Work item - In the article on the nursing home dementia care study, reproduce verbatim the part that begins with the words "More than half" and ends with "of other providers.".
═══ Supplied passage ═══
USC’s Natalie Leland and a team of researchers will begin comparing the effectiveness of two different approaches to treating Alzheimer’s and dementia patents in nursing homes.
The $4.7 million research project will be funded by the Patient-Centered Outcomes Research Institute. Its mission is to fund research that provides patients, their caregivers and clinicians with the evidence-based information needed to make better-informed health care decisions.
More than half of America’s 1.4 million nursing home residents have Alzheimer’s disease or dementia. Leland, an associate professor at the USC Mrs. T.H. Chan Division of Occupational Science and Occupational Therapy, will examine the two main models for how health care services are delivered in nursing homes:
- The multidisciplinary model, in which each provider treats patients pretty much independently of other providers.
- The interdisciplinary model, which has a much more team-based approach among providers because care is more coordinated by a physician or a nurse practitioner.
═══ Records provided ═══
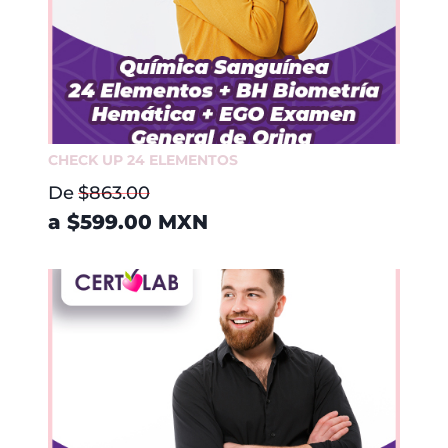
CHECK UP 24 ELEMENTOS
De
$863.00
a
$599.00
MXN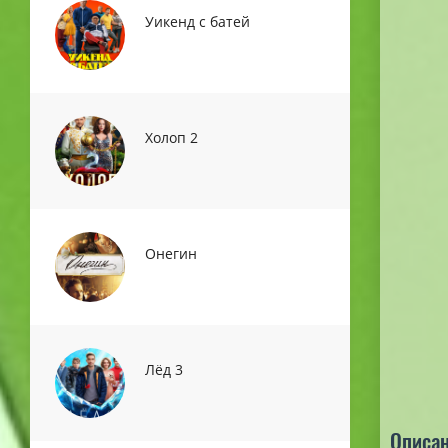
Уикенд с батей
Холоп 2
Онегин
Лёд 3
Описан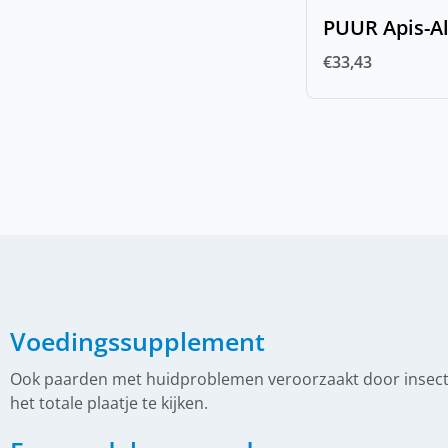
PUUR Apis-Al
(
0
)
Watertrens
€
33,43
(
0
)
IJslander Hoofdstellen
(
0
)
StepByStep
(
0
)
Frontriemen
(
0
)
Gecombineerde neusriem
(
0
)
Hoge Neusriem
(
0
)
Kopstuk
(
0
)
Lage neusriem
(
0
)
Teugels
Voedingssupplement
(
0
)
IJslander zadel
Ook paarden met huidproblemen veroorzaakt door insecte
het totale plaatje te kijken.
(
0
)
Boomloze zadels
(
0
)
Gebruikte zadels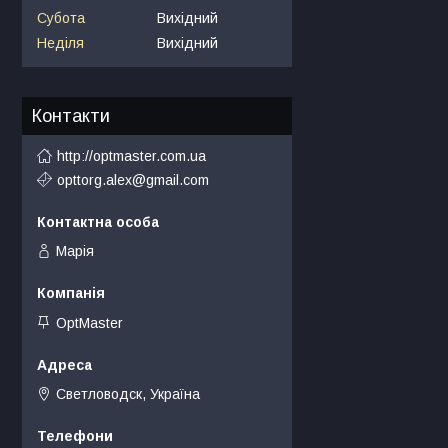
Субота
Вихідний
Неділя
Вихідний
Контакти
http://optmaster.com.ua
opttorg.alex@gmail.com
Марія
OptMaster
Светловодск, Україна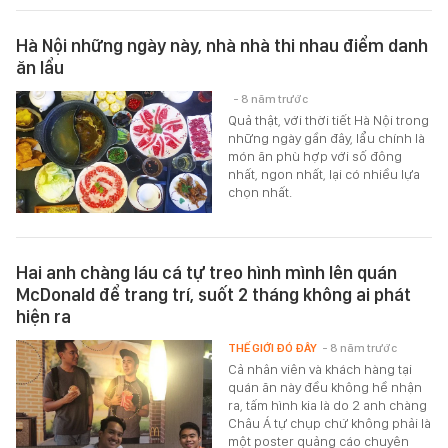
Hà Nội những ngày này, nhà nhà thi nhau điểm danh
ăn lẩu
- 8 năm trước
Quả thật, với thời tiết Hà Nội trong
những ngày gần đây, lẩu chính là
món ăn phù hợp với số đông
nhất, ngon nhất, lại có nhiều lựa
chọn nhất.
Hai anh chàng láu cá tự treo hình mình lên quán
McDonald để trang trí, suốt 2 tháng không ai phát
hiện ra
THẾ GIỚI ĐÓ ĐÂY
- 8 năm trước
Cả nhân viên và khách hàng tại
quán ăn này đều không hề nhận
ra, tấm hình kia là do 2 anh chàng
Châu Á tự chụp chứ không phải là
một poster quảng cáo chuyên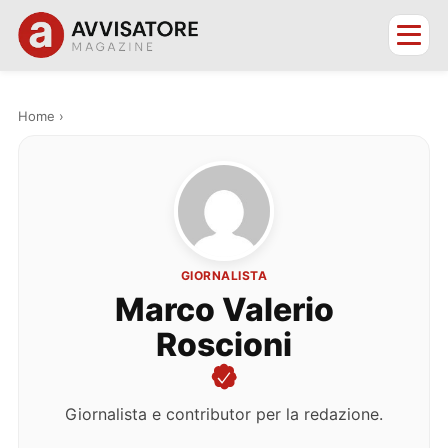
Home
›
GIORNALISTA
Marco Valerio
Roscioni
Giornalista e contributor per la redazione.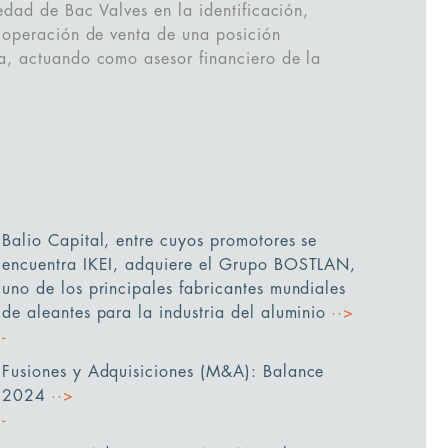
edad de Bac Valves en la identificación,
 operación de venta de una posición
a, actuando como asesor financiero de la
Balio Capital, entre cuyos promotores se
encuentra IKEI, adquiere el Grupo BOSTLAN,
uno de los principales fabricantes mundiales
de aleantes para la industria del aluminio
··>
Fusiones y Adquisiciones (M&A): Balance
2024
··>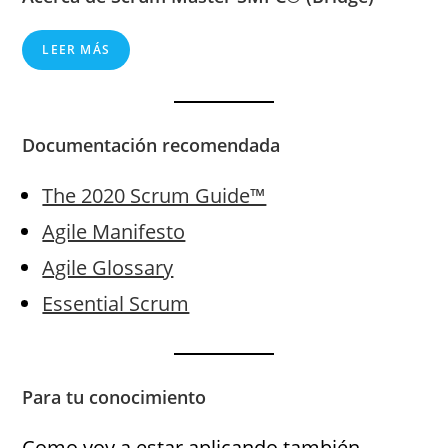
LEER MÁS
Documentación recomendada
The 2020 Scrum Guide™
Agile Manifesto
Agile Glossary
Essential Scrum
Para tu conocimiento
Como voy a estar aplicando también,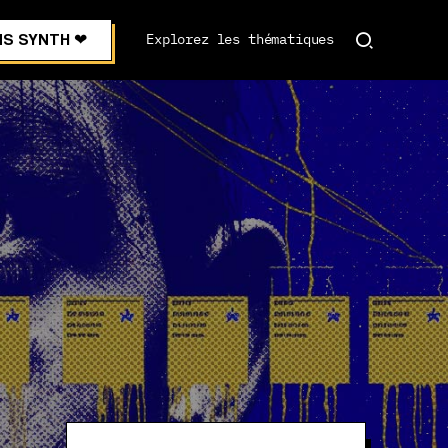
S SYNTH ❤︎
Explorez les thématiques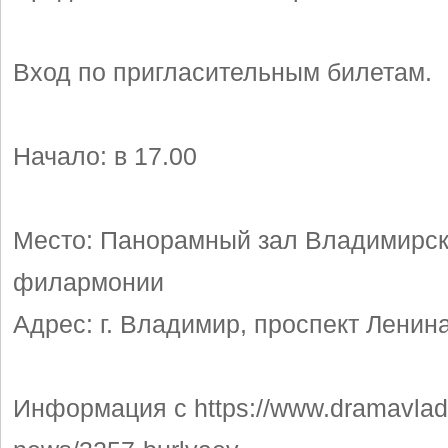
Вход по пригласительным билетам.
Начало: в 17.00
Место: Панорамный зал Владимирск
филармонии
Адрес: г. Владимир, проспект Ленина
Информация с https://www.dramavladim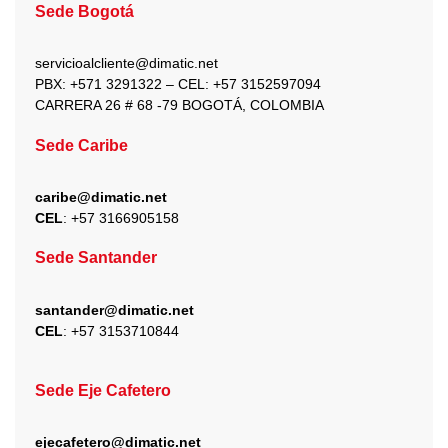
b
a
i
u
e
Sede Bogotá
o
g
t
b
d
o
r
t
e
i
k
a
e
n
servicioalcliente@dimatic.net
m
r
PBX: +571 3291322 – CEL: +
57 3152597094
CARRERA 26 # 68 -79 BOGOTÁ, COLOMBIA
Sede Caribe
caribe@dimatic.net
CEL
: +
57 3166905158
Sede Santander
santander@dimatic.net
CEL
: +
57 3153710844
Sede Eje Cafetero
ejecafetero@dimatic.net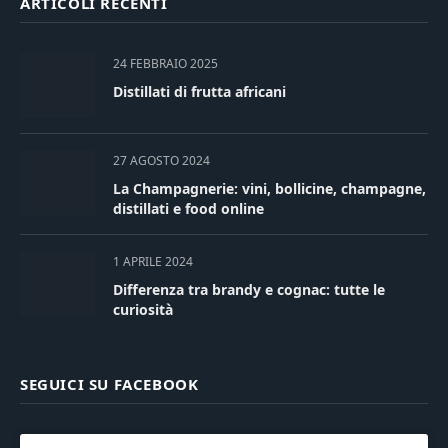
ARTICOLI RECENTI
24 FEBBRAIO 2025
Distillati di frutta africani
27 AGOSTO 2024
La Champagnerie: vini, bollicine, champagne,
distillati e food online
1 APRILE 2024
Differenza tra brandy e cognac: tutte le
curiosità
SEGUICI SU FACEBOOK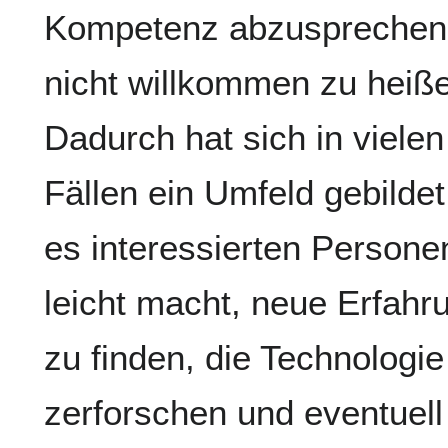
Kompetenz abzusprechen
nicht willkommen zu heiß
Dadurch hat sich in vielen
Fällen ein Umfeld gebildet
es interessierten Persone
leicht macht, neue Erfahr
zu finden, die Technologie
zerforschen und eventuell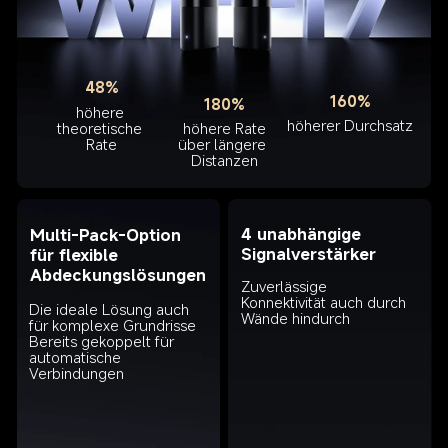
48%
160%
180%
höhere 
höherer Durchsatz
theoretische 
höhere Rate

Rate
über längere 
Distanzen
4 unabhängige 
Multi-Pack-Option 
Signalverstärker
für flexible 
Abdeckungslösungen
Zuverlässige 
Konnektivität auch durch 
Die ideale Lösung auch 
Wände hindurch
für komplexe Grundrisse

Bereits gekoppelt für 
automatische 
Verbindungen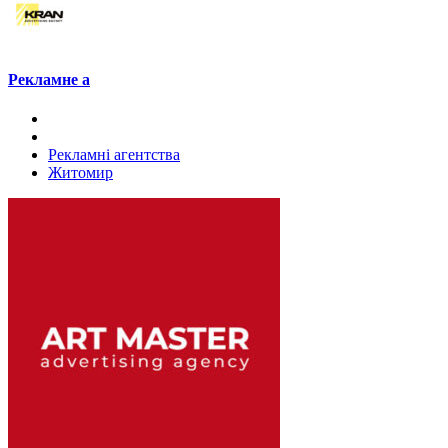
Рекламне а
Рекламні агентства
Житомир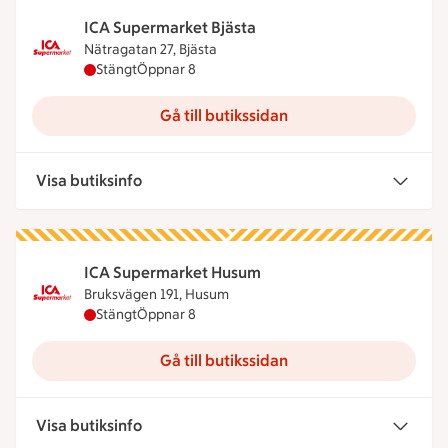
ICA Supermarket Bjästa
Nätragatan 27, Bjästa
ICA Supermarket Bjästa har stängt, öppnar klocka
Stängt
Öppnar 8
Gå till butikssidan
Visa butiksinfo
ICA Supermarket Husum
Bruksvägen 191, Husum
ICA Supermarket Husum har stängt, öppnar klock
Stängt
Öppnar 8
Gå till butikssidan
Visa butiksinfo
═══
Output of the task -
More than half of America’s 1.4 million nursing home residents have Alzheimer’s disease or dementia. Leland, an associate professor at the USC Mrs. T.H. Chan Division of Occupational Science and Occupational Therapy, will examine the two main models for how health care services are delivered in nursing homes:
- The multidisciplinary model, in which each provider treats patients pretty much independently of other providers.